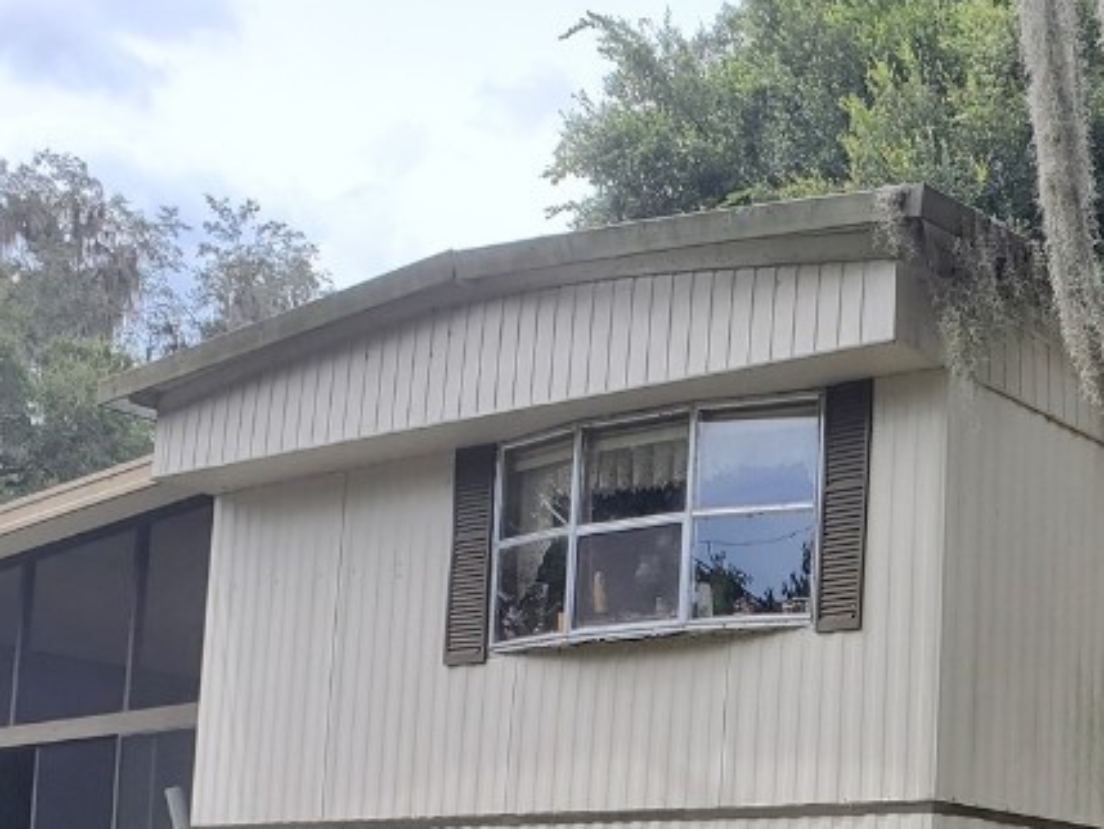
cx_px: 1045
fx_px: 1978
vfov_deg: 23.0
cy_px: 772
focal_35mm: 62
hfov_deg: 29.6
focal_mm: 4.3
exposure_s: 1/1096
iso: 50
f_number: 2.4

_ _ _ _ _ _ _

Can you restate all the records above word for word while dropping the pictures?

cx_px: 1045
fx_px: 1978
vfov_deg: 23.0
cy_px: 772
focal_35mm: 62
hfov_deg: 29.6
focal_mm: 4.3
exposure_s: 1/1096
iso: 50
f_number: 2.4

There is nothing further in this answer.